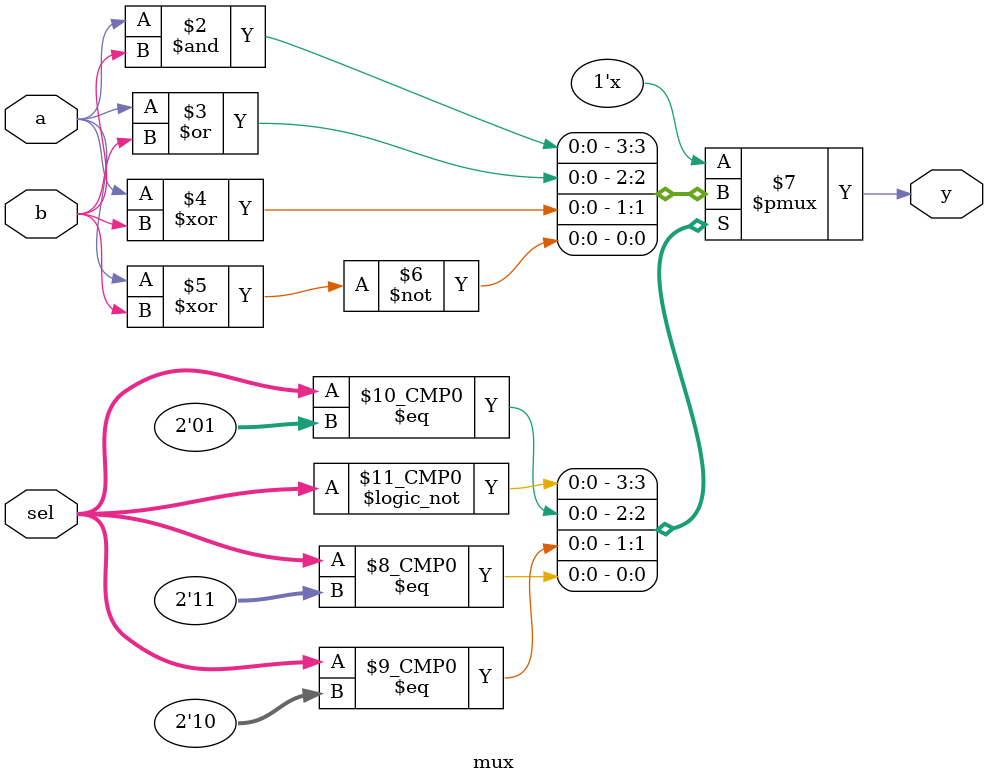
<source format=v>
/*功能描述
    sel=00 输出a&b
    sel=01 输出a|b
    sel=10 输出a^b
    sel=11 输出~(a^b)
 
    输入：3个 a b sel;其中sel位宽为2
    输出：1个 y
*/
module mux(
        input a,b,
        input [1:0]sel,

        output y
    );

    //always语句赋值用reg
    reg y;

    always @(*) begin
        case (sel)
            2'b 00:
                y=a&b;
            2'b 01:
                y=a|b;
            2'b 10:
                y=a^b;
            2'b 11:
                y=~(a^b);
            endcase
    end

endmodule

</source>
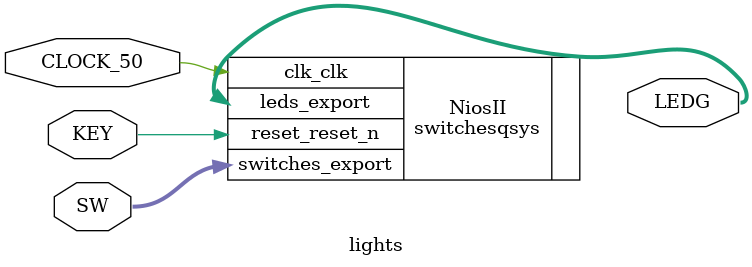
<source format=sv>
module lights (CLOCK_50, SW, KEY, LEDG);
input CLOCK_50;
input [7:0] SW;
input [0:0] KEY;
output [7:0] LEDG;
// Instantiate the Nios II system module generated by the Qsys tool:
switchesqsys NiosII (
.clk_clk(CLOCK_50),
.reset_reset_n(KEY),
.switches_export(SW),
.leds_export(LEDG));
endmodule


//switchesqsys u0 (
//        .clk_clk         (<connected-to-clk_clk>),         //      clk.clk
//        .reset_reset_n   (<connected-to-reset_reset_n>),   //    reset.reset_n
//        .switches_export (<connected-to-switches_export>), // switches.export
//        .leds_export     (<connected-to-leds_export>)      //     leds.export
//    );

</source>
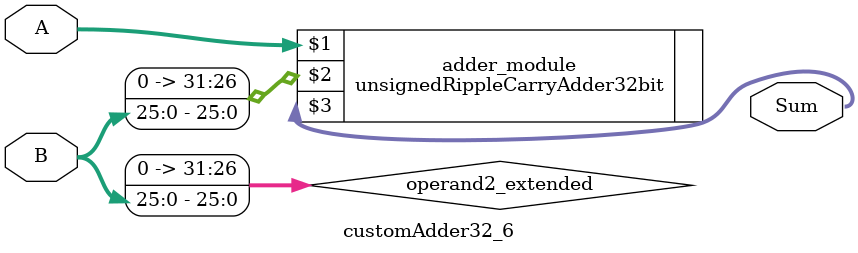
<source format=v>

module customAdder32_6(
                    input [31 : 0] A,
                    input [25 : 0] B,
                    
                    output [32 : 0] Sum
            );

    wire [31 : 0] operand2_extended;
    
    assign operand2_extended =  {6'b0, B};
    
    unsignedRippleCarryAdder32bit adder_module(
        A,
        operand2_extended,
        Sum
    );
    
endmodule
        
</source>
# # # # # # #
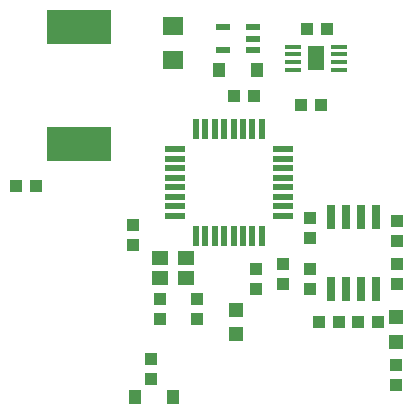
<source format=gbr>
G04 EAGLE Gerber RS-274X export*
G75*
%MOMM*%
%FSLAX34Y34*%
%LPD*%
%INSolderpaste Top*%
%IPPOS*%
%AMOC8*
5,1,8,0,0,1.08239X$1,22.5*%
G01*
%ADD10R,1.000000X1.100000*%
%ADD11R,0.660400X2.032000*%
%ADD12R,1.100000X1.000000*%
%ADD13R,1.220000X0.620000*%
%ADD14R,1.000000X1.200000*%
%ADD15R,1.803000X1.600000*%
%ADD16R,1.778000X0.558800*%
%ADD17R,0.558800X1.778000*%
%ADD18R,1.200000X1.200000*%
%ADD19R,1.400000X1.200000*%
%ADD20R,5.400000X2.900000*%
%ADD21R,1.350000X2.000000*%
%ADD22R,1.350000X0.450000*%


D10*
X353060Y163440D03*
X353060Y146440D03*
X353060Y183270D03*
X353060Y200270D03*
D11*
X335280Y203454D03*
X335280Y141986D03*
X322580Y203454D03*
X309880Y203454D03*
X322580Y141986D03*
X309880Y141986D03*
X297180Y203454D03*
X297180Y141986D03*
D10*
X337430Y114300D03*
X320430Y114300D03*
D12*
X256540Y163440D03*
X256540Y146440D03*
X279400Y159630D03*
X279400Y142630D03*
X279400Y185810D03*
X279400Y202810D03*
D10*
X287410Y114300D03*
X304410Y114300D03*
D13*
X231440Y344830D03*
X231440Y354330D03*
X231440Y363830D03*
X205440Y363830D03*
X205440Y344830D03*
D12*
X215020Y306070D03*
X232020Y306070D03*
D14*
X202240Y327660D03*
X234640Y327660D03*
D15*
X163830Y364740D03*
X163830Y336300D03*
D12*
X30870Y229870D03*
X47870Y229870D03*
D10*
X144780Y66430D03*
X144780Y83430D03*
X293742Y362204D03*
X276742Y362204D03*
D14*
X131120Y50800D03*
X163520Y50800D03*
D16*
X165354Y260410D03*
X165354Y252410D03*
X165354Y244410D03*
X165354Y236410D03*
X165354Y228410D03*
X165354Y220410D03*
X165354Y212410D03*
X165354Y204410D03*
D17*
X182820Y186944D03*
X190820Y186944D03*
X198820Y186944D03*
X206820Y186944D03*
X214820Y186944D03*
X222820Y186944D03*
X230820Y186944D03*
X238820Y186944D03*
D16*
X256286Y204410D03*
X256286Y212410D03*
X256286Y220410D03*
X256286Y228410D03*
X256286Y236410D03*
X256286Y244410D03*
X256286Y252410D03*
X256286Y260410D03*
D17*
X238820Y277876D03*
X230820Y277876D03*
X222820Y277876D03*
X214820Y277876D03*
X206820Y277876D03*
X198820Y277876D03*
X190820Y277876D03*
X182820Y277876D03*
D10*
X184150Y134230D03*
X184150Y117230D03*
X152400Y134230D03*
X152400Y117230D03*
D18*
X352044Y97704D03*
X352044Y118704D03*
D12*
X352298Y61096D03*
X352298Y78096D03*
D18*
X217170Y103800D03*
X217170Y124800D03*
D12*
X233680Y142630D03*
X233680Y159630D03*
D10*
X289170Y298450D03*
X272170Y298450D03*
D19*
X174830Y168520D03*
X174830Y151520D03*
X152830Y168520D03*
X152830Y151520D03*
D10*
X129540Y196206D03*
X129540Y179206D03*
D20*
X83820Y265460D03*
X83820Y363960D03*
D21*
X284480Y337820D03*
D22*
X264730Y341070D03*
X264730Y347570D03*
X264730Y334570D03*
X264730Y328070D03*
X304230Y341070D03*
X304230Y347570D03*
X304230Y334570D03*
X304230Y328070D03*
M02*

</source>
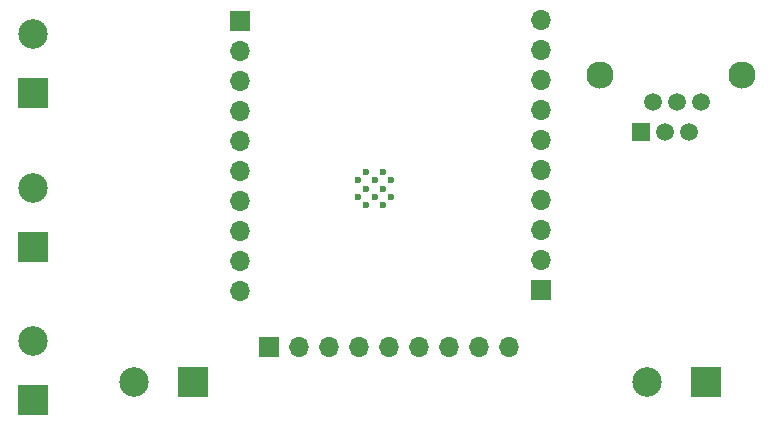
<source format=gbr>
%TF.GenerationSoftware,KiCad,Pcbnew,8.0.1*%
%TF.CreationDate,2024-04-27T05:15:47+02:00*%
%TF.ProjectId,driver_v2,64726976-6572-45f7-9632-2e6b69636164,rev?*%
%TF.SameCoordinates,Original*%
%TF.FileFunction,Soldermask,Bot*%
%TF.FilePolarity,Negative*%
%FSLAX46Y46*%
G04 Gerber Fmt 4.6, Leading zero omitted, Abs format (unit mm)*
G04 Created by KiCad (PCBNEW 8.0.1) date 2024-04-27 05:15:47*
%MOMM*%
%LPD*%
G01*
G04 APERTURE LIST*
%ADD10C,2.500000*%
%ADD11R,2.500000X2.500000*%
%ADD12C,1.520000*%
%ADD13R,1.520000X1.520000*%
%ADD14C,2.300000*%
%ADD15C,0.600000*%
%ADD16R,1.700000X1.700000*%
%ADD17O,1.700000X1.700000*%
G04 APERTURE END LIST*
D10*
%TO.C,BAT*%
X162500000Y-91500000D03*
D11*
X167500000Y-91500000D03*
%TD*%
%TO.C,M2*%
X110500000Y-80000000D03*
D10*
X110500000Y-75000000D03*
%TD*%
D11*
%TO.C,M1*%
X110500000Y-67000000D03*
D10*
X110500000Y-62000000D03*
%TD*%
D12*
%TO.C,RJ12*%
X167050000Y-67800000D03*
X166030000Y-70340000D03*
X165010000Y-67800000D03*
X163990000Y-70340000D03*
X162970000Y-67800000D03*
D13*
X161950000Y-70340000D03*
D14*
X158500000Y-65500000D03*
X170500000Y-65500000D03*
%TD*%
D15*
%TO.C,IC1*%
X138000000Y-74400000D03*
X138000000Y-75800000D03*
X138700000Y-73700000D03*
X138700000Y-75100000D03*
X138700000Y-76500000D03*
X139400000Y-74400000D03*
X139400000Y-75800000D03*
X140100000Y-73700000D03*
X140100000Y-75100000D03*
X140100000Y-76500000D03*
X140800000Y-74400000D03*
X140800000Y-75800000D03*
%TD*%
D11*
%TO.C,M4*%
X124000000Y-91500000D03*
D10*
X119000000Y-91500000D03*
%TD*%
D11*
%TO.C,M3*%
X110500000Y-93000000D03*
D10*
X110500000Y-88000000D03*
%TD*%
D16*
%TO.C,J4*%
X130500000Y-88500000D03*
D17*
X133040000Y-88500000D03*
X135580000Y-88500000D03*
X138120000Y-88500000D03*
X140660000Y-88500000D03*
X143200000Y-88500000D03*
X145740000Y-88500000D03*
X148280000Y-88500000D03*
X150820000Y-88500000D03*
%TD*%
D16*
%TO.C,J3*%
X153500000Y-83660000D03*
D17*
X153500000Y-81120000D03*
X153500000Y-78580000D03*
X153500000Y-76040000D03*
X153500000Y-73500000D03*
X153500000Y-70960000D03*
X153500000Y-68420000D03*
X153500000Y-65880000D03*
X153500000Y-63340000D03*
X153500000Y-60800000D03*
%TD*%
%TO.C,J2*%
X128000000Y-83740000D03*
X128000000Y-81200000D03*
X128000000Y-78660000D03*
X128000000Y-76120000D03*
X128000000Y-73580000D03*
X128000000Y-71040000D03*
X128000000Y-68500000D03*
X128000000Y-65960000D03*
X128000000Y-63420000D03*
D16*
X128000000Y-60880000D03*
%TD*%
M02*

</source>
# # # # # # #
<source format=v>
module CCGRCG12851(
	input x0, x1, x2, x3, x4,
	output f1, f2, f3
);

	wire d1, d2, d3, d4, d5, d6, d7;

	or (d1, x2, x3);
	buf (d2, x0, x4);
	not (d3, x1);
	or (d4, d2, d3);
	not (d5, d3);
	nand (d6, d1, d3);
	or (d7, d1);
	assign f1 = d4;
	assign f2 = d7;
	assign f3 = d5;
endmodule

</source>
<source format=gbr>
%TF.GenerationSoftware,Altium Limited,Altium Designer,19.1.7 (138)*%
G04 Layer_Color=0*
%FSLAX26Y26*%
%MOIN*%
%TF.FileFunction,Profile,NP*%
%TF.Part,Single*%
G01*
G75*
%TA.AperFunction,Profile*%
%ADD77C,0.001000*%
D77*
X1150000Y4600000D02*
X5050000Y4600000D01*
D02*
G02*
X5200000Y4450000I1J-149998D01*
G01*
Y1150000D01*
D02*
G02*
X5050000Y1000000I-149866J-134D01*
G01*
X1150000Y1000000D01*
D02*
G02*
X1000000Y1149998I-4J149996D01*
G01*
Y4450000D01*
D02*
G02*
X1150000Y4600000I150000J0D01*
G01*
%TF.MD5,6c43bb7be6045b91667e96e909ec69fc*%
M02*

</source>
# # # # # # #
- **INSTRUCTIONS FOR THE TASK**: Retype the entries above exactly, but only from the line containing "X131120Y50800D03*" through the line containing "X233680Y142630D03*", both included.

- **OUTPUT FOR THIS EXERCISE**:
X131120Y50800D03*
X163520Y50800D03*
D16*
X165354Y260410D03*
X165354Y252410D03*
X165354Y244410D03*
X165354Y236410D03*
X165354Y228410D03*
X165354Y220410D03*
X165354Y212410D03*
X165354Y204410D03*
D17*
X182820Y186944D03*
X190820Y186944D03*
X198820Y186944D03*
X206820Y186944D03*
X214820Y186944D03*
X222820Y186944D03*
X230820Y186944D03*
X238820Y186944D03*
D16*
X256286Y204410D03*
X256286Y212410D03*
X256286Y220410D03*
X256286Y228410D03*
X256286Y236410D03*
X256286Y244410D03*
X256286Y252410D03*
X256286Y260410D03*
D17*
X238820Y277876D03*
X230820Y277876D03*
X222820Y277876D03*
X214820Y277876D03*
X206820Y277876D03*
X198820Y277876D03*
X190820Y277876D03*
X182820Y277876D03*
D10*
X184150Y134230D03*
X184150Y117230D03*
X152400Y134230D03*
X152400Y117230D03*
D18*
X352044Y97704D03*
X352044Y118704D03*
D12*
X352298Y61096D03*
X352298Y78096D03*
D18*
X217170Y103800D03*
X217170Y124800D03*
D12*
X233680Y142630D03*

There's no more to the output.